SAX Parser¶
The SAX parser (XML::SaxParser) provides an event-driven, callback-based API for parsing XML. You define a handler class with callback methods that are invoked as the parser encounters elements, text, and other XML constructs.
Defining a Handler¶
Include XML::SaxParser::Callbacks and define the callbacks you need:
class MyHandler
include XML::SaxParser::Callbacks
def on_start_element_ns(name, attributes, prefix, uri, namespaces)
puts "Start: #{name}"
end
def on_end_element_ns(name, prefix, uri)
puts "End: #{name}"
end
def on_characters(chars)
puts "Text: #{chars}" unless chars.strip.empty?
end
end
Parsing¶
handler = MyHandler.new
parser = XML::SaxParser.file('data.xml')
parser.callbacks = handler
parser.parse
Available Callbacks¶
| Callback | Called When |
|---|---|
on_start_document |
Document begins |
on_end_document |
Document ends |
on_start_element_ns |
Opening tag |
on_end_element_ns |
Closing tag |
on_characters |
Text content |
on_cdata_block |
CDATA section |
on_comment |
Comment |
on_processing_instruction |
Processing instruction |
on_error |
Parse error |
Example: Extract All Text from a Document¶
class TextExtractor
include XML::SaxParser::Callbacks
attr_reader :text
def initialize
@text = []
end
def on_characters(chars)
stripped = chars.strip
@text << stripped unless stripped.empty?
end
end
handler = TextExtractor.new
parser = XML::SaxParser.file('document.xml')
parser.callbacks = handler
parser.parse
puts handler.text.join(' ')
Example: Build a Hash from XML¶
class XMLToHash
include XML::SaxParser::Callbacks
attr_reader :result
def initialize
@result = {}
@stack = []
@current_text = ''
end
def on_start_element_ns(name, attributes, prefix, uri, namespaces)
@stack.push(name)
@current_text = ''
end
def on_characters(chars)
@current_text << chars
end
def on_end_element_ns(name, prefix, uri)
@stack.pop
stripped = @current_text.strip
@result[name] = stripped unless stripped.empty?
@current_text = ''
end
end
handler = XMLToHash.new
parser = XML::SaxParser.string('<user><name>Alice</name><email>alice@example.com</email></user>')
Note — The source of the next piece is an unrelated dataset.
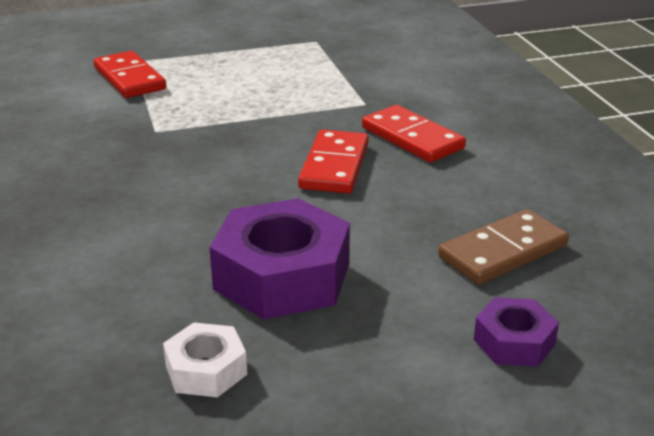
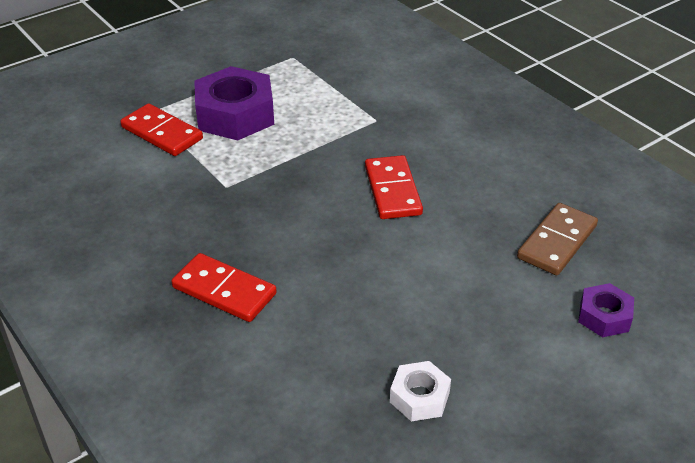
camera: 20 degrees left, 10 degrees up
(282, 276) = (420, 304): purple nut -> purple nut (235, 115)
(412, 138) = (433, 149): red domino -> red domino (224, 291)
parser.callbacks = handler
parser.parse
puts handler.result # => {"name"=>"Alice", "email"=>"alice@example.com"}
Example: Count Elements by Name¶
class ElementCounter
include XML::SaxParser::Callbacks
attr_reader :counts
def initialize
@counts = Hash.new(0)
end
def on_start_element_ns(name, attributes, prefix, uri, namespaces)
@counts[name] += 1
end
end
handler = ElementCounter.new
parser = XML::SaxParser.file('large_document.xml')
parser.callbacks = handler
parser.parse
handler.counts.sort_by { |_, v| -v }.first(10).each do |name, count|
puts "#{name}: #{count}"
end
When to Use SAX¶
SAX parsing is useful when:
- The document is too large for DOM parsing
- You only need to extract specific data
- You want to process the document in a single pass
- Memory usage is a concern
For most streaming use cases, the Reader provides a simpler API.